THE DATA:
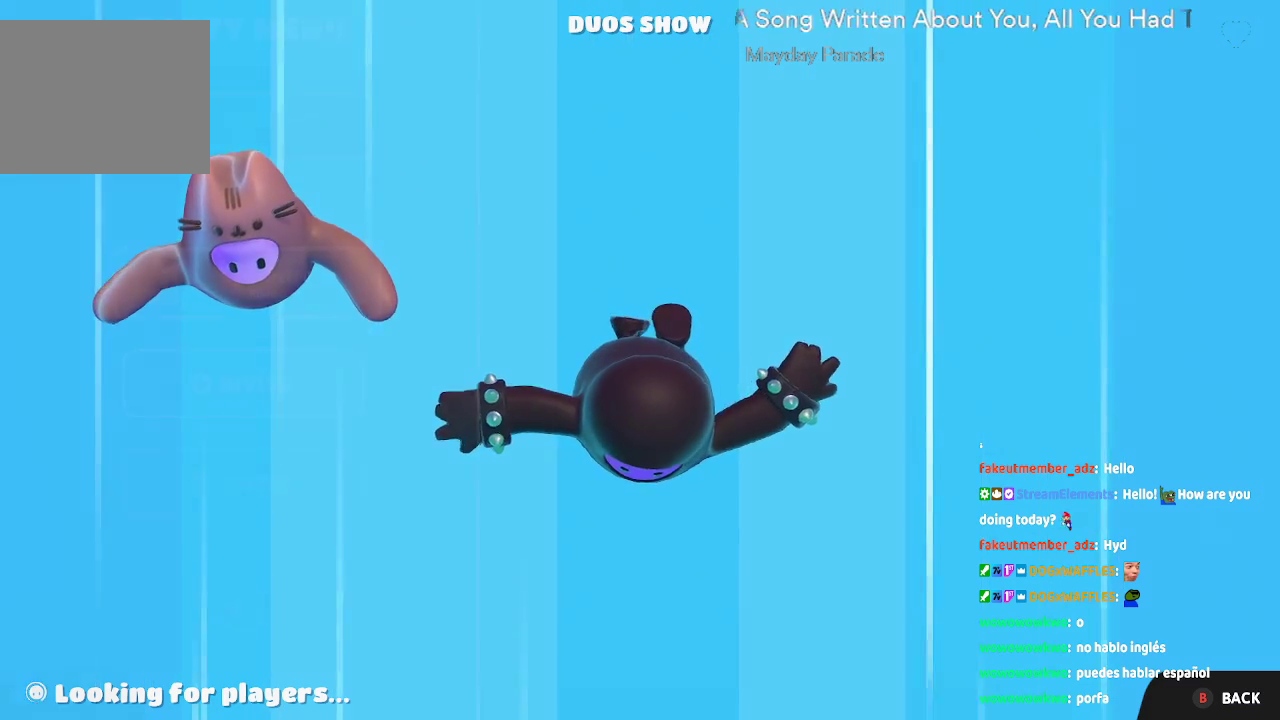
{"dt_ms": 500, "buttons": [], "left_stick": "center", "right_stick": "down-left", "button_events": []}
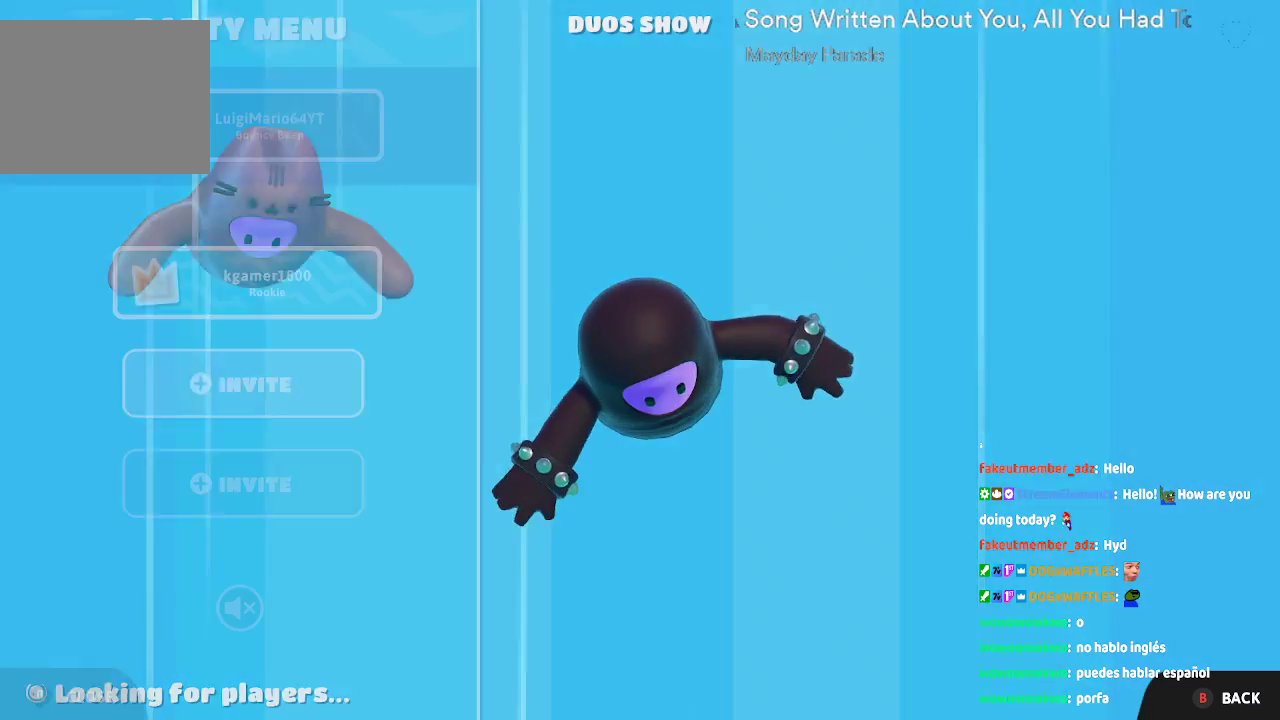
{"dt_ms": 1000, "buttons": [], "left_stick": "center", "right_stick": "center", "button_events": [[833, "B", "down"], [950, "B", "up"]]}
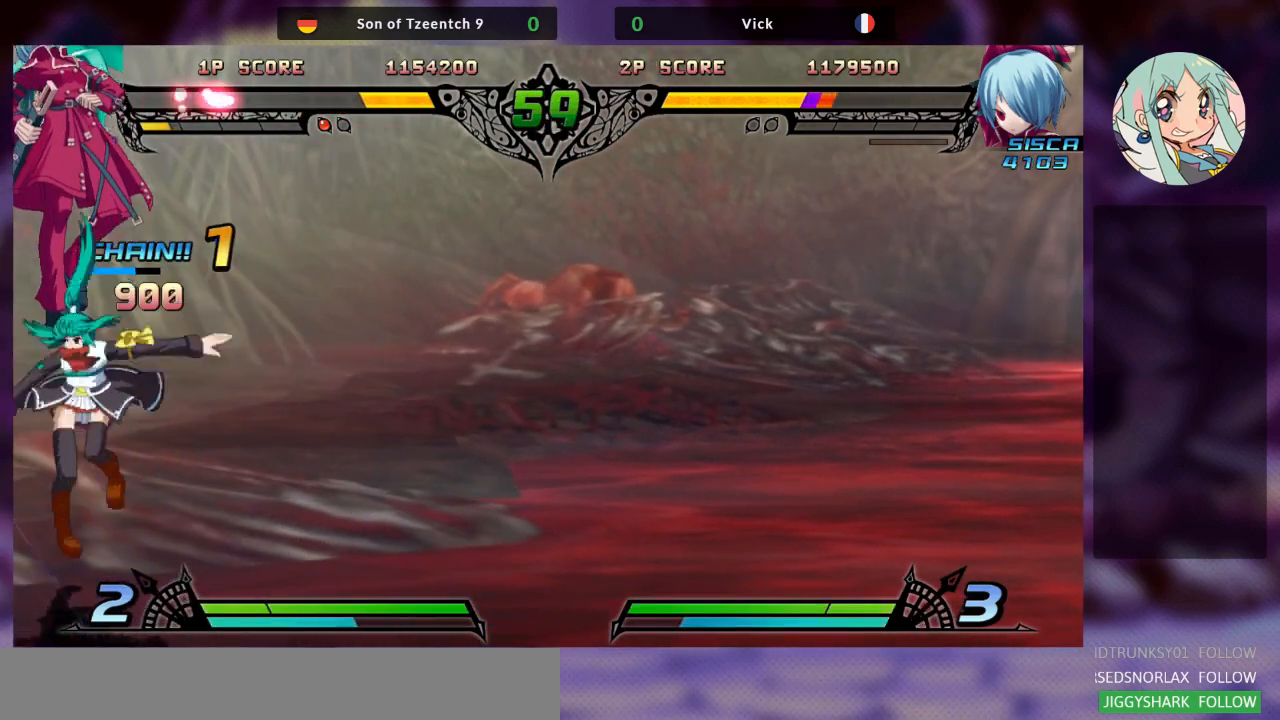
Gameplay with a controller (arcade stick); each line is a JSON object with the inputs held at the frame after it. "events" lists button and stick changes between this image and that frame as [ms after this image, input, new state], when the widget could be followed in between. Not read: L3 R3.
{"buttons": [], "left_stick": "left", "events": [[33, "SQUARE", "down"], [33, "TRIANGLE", "down"], [133, "R1", "up"], [133, "SQUARE", "up"], [167, "CROSS", "down"], [200, "SQUARE", "down"], [200, "TRIANGLE", "up"], [267, "SQUARE", "up"], [300, "TRIANGLE", "down"], [367, "CROSS", "up"], [367, "SQUARE", "down"], [467, "TRIANGLE", "up"], [500, "SQUARE", "up"]]}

EXERCISE BRIEF: Omit all images when repeating the data above exactly.

ANSWER BELOW:
{"dt_ms": 500, "buttons": [], "left_stick": "center", "right_stick": "down-left", "button_events": []}
{"dt_ms": 1000, "buttons": [], "left_stick": "center", "right_stick": "center", "button_events": [[833, "B", "down"], [950, "B", "up"]]}
Gameplay with a controller (arcade stick); each line is a JSON object with the inputs held at the frame after it. "events" lists button and stick changes between this image and that frame as [ms after this image, input, new state], when the widget could be followed in between. Not read: L3 R3.
{"buttons": [], "left_stick": "left", "events": [[33, "SQUARE", "down"], [33, "TRIANGLE", "down"], [133, "R1", "up"], [133, "SQUARE", "up"], [167, "CROSS", "down"], [200, "SQUARE", "down"], [200, "TRIANGLE", "up"], [267, "SQUARE", "up"], [300, "TRIANGLE", "down"], [367, "CROSS", "up"], [367, "SQUARE", "down"], [467, "TRIANGLE", "up"], [500, "SQUARE", "up"]]}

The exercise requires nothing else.